Bill Frisell, John Scofield, Julian Lage and Marvin Sewell on the state of jazz guitar

Julian Lage, Blue Note, NYC, April 2014
Kurt Rosenwinkel and Eric Clapton, Crossroads Guitar Festival, Madison Square Garden 2013
John Scofield
Marvin Sewell
Bill Frisell

John Scofield remembers when he, Pat Metheny and Bill Frisell were the new kids on the block. In the early ’60s they had all started out as rock ‘n’ roll fans; by the late ’60s they had turned their backs on rock ‘n’ roll to devote themselves to the examples of Wes Montgomery and Jim Hall. In the ’70s they would help to fuse those two streams into a third that has dominated jazz guitar for several decades.

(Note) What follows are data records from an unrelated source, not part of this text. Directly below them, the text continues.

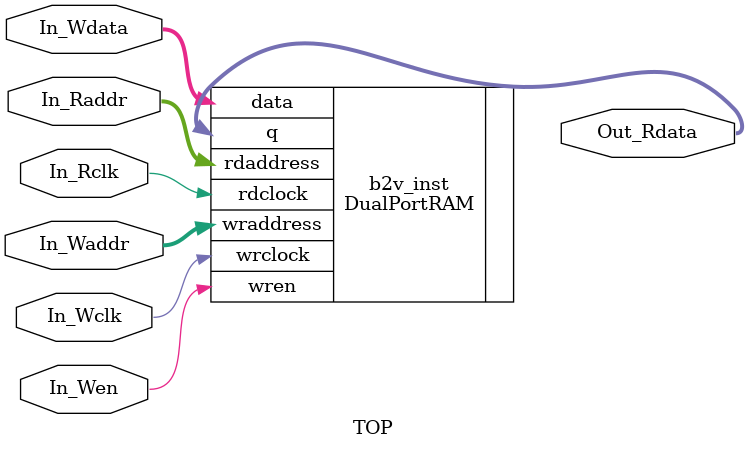
<source format=v>

module TOP(
	In_Wen,
	In_Wclk,
	In_Rclk,
	In_Raddr,
	In_Waddr,
	In_Wdata,
	Out_Rdata
);

input	In_Wen;
input	In_Wclk;
input	In_Rclk;
input	[4:0] In_Raddr;
input	[4:0] In_Waddr;
input	[7:0] In_Wdata;
output	[7:0] Out_Rdata;






DualPortRAM	b2v_inst(.wren(In_Wen),.wrclock(In_Wclk),.rdclock(In_Rclk),.data(In_Wdata),.rdaddress(In_Raddr),.wraddress(In_Waddr),.q(Out_Rdata));


endmodule

</source>
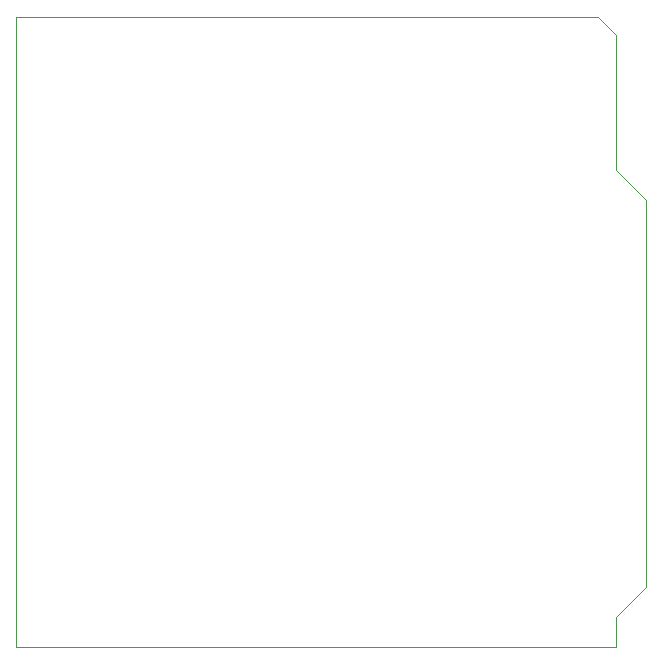
<source format=gbr>
%TF.GenerationSoftware,KiCad,Pcbnew,(6.0.11)*%
%TF.CreationDate,2023-02-17T08:49:58+01:00*%
%TF.ProjectId,dac-shield,6461632d-7368-4696-956c-642e6b696361,rev.0*%
%TF.SameCoordinates,Original*%
%TF.FileFunction,Profile,NP*%
%FSLAX46Y46*%
G04 Gerber Fmt 4.6, Leading zero omitted, Abs format (unit mm)*
G04 Created by KiCad (PCBNEW (6.0.11)) date 2023-02-17 08:49:58*
%MOMM*%
%LPD*%
G01*
G04 APERTURE LIST*
%TA.AperFunction,Profile*%
%ADD10C,0.100000*%
%TD*%
G04 APERTURE END LIST*
D10*
X160020000Y-77724000D02*
X158496000Y-76200000D01*
X109220000Y-76200000D02*
X109220000Y-129540000D01*
X109220000Y-129540000D02*
X160020000Y-129540000D01*
X160020000Y-89154000D02*
X160020000Y-77724000D01*
X162560000Y-124460000D02*
X162560000Y-91694000D01*
X160020000Y-129540000D02*
X160020000Y-127000000D01*
X160020000Y-127000000D02*
X162560000Y-124460000D01*
X162560000Y-91694000D02*
X160020000Y-89154000D01*
X158496000Y-76200000D02*
X109220000Y-76200000D01*
M02*

</source>
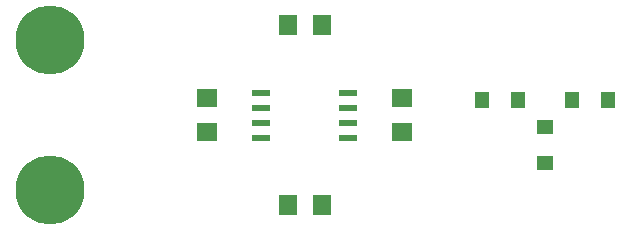
<source format=gtp>
G75*
%MOIN*%
%OFA0B0*%
%FSLAX25Y25*%
%IPPOS*%
%LPD*%
%AMOC8*
5,1,8,0,0,1.08239X$1,22.5*
%
%ADD10R,0.04724X0.05512*%
%ADD11R,0.05512X0.04724*%
%ADD12R,0.07087X0.06299*%
%ADD13R,0.06299X0.07087*%
%ADD14C,0.23000*%
%ADD15R,0.05906X0.02362*%
D10*
X0214094Y0100000D03*
X0225906Y0100000D03*
X0244094Y0100000D03*
X0255906Y0100000D03*
D11*
X0235000Y0090906D03*
X0235000Y0079094D03*
D12*
X0187500Y0089488D03*
X0187500Y0100512D03*
X0122500Y0100512D03*
X0122500Y0089488D03*
D13*
X0149488Y0065000D03*
X0160512Y0065000D03*
X0160512Y0125000D03*
X0149488Y0125000D03*
D14*
X0069843Y0070000D03*
X0070000Y0120000D03*
D15*
X0140433Y0102500D03*
X0140433Y0097500D03*
X0140433Y0092500D03*
X0140433Y0087500D03*
X0169508Y0087500D03*
X0169508Y0092500D03*
X0169508Y0097500D03*
X0169508Y0102500D03*
M02*

</source>
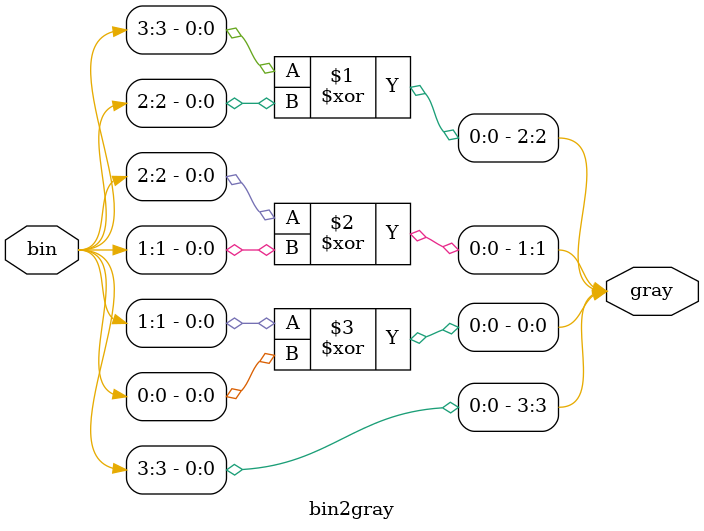
<source format=v>
module bin2gray #(parameter WIDTH = 4) (input[WIDTH-1:0] bin, output[WIDTH-1:0] gray);
    genvar i;
    generate
        assign gray[WIDTH-1] = bin[WIDTH-1];
        for(i = WIDTH-2; i >= 0; i = i - 1) begin
            assign gray[i] = bin[i+1] ^ bin[i];
        end
    endgenerate
endmodule
</source>
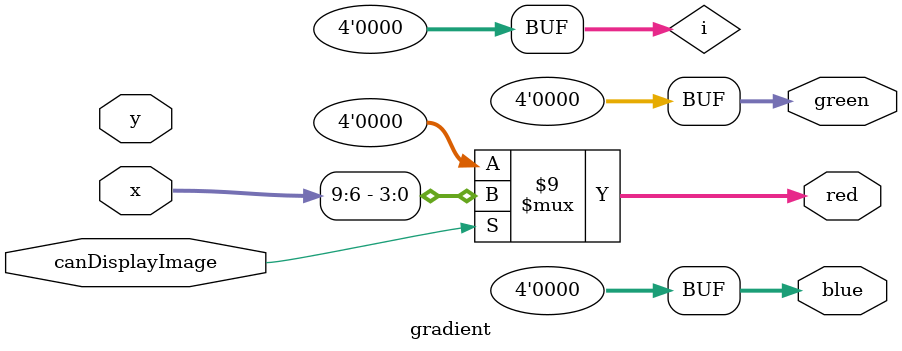
<source format=v>
module gradient(
input canDisplayImage,
input [9:0] x,
input [9:0] y,
output reg [3:0] red,
output reg [3:0] green,
output reg [3:0] blue);
reg[3:0] i=0;

always @(x|y)
begin
	if(canDisplayImage)begin
		
	red = x[9:6];
	green=i;
	blue=0;
	end

	else
	begin
	red = 0;
	green = 0;
	blue = 0;
	end
end


endmodule


</source>
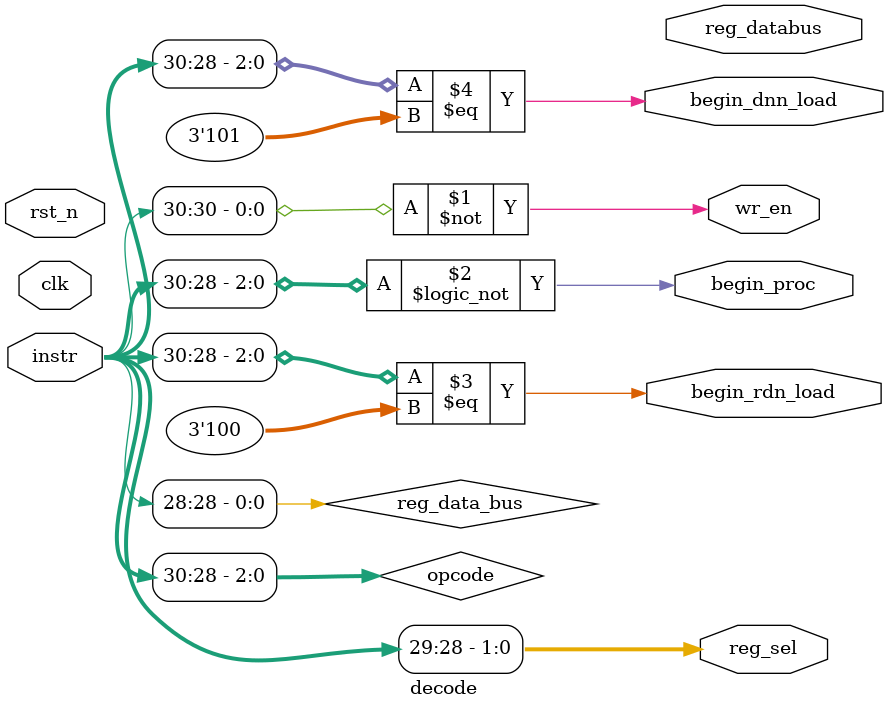
<source format=sv>
module decode
  (
    /*
     * Inputs
     */
    input clk,
    input rst_n,
    //instruction_fetch -> Decode
    input   [31:0]  instr,
    
    //ctrl_unit (registers) <- Decode
    output  [1:0]   reg_sel,
    output          wr_en,
    output  [27:0]  reg_databus,         
    //ctrl_unit (cmds) <- Decode
    output          begin_rdn_load,
    output          begin_dnn_load,
    output          begin_proc,           
  );
    
    wire [2:0] opcode;
    
    assign opcode = instr[30:28];
    
    //opcode 000, 001, 010
    assign wr_en = opcode[2]==1'b0;
    assign reg_sel = opcode[1:0];
    
    //reg_data_bus
    assign reg_data_bus = opcode[27:0];    

    assign begin_proc = opcode==3'b000;    

    //opcode 011 wasted    

    //opcode 100, 101
    assign begin_rdn_load = opcode == 3'b100;
    assign begin_dnn_load = opcode == 3'b101;
    
    
    
endmodule

</source>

“This huge thing happened in the mid- to late ’60s,” recalls Scofield, 62. “All these devices were invented to change the tone of the guitar, like the wah-wah pedal, the distortion box, the fuzztone. Our generation bought all that stuff, plugged it in and saw what it did. It was the same stuff that gave Hendrix, Clapton and those guys their sound. Then Miles used it in his stuff. It didn’t seem to change how you played, but it changed how you sounded, and how you sound ultimately changes how you play.